Canon's latest technology is used to capture every aspect of the original cultural asset, from its subtle textures to the 'feel' of the original material. The images are then printed out faithful to the original, with traditional craft applied, such as gold leaf, mounting, and other processes. The result is a high resolution facsimile that reflects every detail of the original. Let’s take a closer look at this production process.
The process begins by choosing the method of photography best suited to the original. The method combines the time-honored expertise of the Kyoto Culture Association, with Canon's latest photography equipment and image processing technology. Canon’s latest digital camera shoots multi-segmented images of the original by using a specially developed control system, which can automatically control the camera with accuracy. The multi-segmented images are digitally stitched together on a computer. Deterioration resulting from image processing is kept at a minimum, and image distortion and other effects caused by lens aberration are also corrected.

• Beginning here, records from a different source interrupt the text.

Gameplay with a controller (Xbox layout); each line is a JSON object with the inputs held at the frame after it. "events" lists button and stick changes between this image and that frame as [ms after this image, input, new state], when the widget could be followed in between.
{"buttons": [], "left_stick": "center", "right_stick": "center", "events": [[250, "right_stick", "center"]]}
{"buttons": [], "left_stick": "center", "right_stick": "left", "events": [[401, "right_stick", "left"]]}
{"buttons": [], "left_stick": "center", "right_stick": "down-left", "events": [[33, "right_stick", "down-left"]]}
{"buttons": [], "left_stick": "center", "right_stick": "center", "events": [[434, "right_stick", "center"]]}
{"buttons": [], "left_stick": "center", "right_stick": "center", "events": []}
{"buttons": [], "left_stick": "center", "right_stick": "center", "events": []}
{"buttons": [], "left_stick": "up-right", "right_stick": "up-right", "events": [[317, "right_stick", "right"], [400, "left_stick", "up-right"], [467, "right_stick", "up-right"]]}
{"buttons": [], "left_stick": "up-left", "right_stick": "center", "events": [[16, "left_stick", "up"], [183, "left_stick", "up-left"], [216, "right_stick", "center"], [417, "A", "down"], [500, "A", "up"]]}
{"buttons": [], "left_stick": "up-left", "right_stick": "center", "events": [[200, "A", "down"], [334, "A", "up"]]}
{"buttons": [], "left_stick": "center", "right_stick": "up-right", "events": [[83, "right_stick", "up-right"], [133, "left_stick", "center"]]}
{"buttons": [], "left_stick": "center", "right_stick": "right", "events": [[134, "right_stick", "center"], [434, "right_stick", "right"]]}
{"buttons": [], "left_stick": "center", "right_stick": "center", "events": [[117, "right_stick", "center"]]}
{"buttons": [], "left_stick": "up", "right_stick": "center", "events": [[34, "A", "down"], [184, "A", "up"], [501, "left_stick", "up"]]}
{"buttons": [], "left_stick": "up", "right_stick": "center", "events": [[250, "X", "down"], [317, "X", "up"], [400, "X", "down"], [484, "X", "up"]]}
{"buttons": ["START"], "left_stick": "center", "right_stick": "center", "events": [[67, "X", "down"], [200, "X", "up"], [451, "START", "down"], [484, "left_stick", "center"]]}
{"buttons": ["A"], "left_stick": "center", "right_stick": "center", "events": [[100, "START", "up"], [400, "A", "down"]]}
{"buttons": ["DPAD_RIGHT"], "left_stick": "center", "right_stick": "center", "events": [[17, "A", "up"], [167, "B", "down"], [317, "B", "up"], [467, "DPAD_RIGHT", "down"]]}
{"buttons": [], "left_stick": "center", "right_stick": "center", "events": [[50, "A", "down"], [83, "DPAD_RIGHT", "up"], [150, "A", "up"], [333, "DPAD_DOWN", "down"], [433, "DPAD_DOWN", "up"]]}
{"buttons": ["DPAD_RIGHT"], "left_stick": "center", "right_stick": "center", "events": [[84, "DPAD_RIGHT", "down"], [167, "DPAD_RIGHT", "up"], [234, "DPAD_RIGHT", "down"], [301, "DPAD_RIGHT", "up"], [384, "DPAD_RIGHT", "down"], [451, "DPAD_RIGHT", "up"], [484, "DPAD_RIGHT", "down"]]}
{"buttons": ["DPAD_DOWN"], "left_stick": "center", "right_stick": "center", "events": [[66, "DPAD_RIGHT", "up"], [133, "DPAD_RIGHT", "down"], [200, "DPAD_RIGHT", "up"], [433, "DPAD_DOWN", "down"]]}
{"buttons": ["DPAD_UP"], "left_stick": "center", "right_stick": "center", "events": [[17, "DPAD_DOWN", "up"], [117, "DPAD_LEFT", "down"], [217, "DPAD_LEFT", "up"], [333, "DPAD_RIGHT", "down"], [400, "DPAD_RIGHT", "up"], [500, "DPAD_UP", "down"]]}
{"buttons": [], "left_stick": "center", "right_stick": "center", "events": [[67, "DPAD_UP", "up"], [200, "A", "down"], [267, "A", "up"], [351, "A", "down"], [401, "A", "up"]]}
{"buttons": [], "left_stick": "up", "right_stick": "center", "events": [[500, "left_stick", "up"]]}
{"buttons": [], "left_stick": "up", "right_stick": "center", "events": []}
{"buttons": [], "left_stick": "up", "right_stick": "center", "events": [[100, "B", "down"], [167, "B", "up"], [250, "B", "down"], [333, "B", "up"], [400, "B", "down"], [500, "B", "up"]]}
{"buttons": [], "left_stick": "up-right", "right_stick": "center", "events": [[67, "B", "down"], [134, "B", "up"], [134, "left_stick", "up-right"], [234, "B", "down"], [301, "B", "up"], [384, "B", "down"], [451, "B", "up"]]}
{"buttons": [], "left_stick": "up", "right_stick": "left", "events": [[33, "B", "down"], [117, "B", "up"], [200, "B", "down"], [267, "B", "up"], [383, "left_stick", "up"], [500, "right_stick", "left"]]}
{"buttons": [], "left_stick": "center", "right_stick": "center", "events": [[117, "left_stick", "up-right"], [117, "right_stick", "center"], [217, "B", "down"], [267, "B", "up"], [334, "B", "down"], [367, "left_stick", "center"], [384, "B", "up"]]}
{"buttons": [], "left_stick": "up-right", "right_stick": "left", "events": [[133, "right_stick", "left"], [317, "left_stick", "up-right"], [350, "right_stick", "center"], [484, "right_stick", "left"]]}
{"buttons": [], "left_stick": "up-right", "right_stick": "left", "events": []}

A special image processing algorithm is applied to the digital data to correct color variation caused by differences in lighting. Colors are reproduced faithfully by making adjustments according to inherent differences in the lighting environment at the shrine, temple, or museum where the asset is displayed. With the conventional process it was difficult to match the color of the print with that of the cultural asset in one pass. The image had to be printed over and over, each time followed by a minor adjustment, to eventually match color. This time-consuming process has been greatly reduced by the introduction of a highly accurate color matching system, which has helped minimize wear on the cultural asset.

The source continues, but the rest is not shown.